The executive order is directed at the wrong entity, at federally qualified community health centers, and does nothing about the top criminals, the big hospitals.

On the surface, the executive order on the importation of drugs appears to be the most direct. The order appears to be consistent with an HHS plan enacted in 2019 to “lay the groundwork for the safe importation of certain prescription drugs.” Specifically, that plan would authorize pilot projects developed by “states, wholesalers, or pharmacists and under HHS review, describing how they would import certain drugs from Canada that are versions of FDA-approved drugs and that are manufactured in accordance with FDA approval. ”

The executive order mentions Canada, but expands to include unspecified “other countries”. Furthermore, the language contained in the order makes it clear that imported drugs must not present an “additional risk to public safety”. And here lies a possibly fatal flaw for the order.
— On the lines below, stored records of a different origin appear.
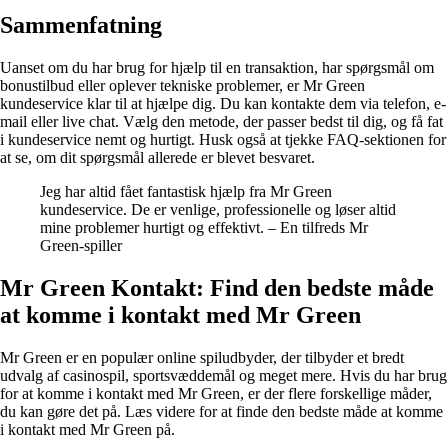
Sammenfatning
Uanset om du har brug for hjælp til en transaktion, har spørgsmål om
bonustilbud eller oplever tekniske problemer, er Mr Green
kundeservice klar til at hjælpe dig. Du kan kontakte dem via telefon, e-
mail eller live chat. Vælg den metode, der passer bedst til dig, og få fat
i kundeservice nemt og hurtigt. Husk også at tjekke FAQ-sektionen for
at se, om dit spørgsmål allerede er blevet besvaret.
Jeg har altid fået fantastisk hjælp fra Mr Green
kundeservice. De er venlige, professionelle og løser altid
mine problemer hurtigt og effektivt. – En tilfreds Mr
Green-spiller
Mr Green Kontakt: Find den bedste måde
at komme i kontakt med Mr Green
Mr Green er en populær online spiludbyder, der tilbyder et bredt
udvalg af casinospil, sportsvæddemål og meget mere. Hvis du har brug
for at komme i kontakt med Mr Green, er der flere forskellige måder,
du kan gøre det på. Læs videre for at finde den bedste måde at komme
i kontakt med Mr Green på.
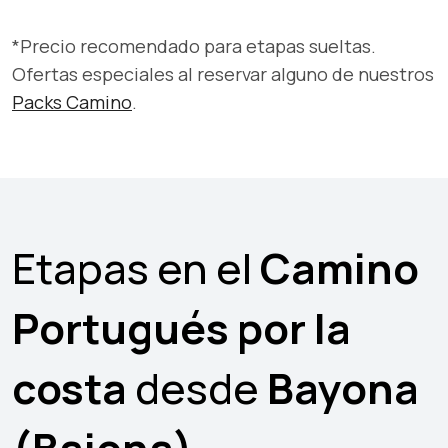
*Precio recomendado para etapas sueltas.
Ofertas especiales al reservar alguno de nuestros
Packs Camino
.
Etapas en el
Camino
Portugués por la
costa
desde
Bayona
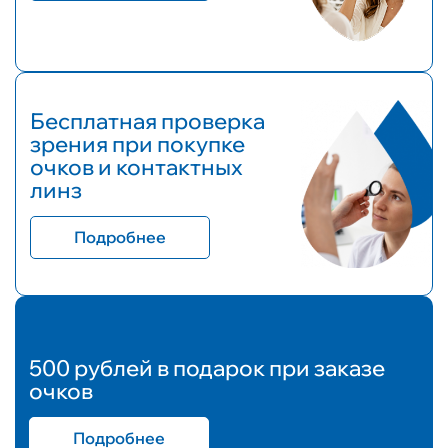
Бесплатная проверка
зрения при покупке
очков и контактных
линз
Подробнее
500 рублей в подарок при заказе
очков
Подробнее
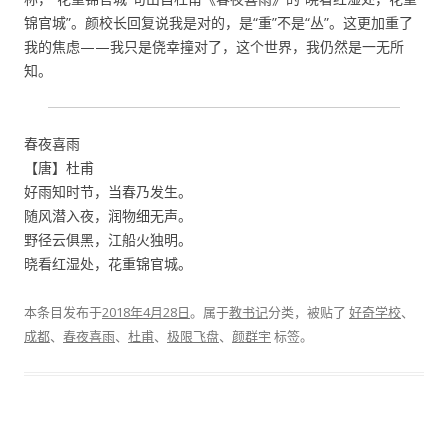
锦官城”。颜校长回复说我是对的，是“重”不是“丛”。这更加重了
我的焦虑——我只是侥幸撞对了，这个世界，我仍然是一无所
知。
春夜喜雨
【唐】杜甫
好雨知时节，当春乃发生。
随风潜入夜，润物细无声。
野径云俱黑，江船火独明。
晓看红湿处，花重锦官城。
本条目发布于
2018年4月28日
。属于
教书记
分类，被贴了
好奇学校
、
成都
、
春夜喜雨
、
杜甫
、
极限飞盘
、
颜群宇
标签。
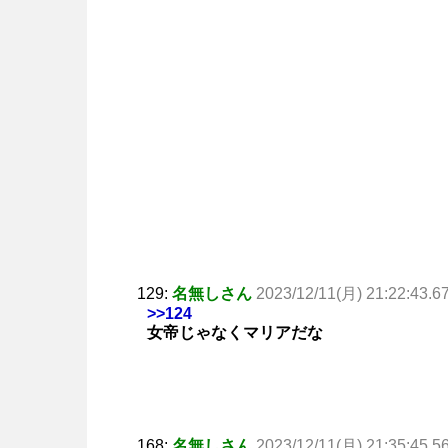
129:
名無しさん
2023/12/11(月) 21:22:43.6
>>124
女帝じゃなくマリアだな
168:
名無しさん
2023/12/11(月) 21:35:45.5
Almost always when importation is mentioned as a way to reduce drug costs, potentially significant security risks present themselves as an obstacle.

Finally, it is worth mentioning that executive orders are not immediately enforceable. In fact, they are the first steps in a regulatory process that is likely to drag on. This implies that the Trump Administration would need to finalize the regulations and follow follow-up procedure steps that could take many months. Additionally, in the meantime, the four executive orders could be challenged in court.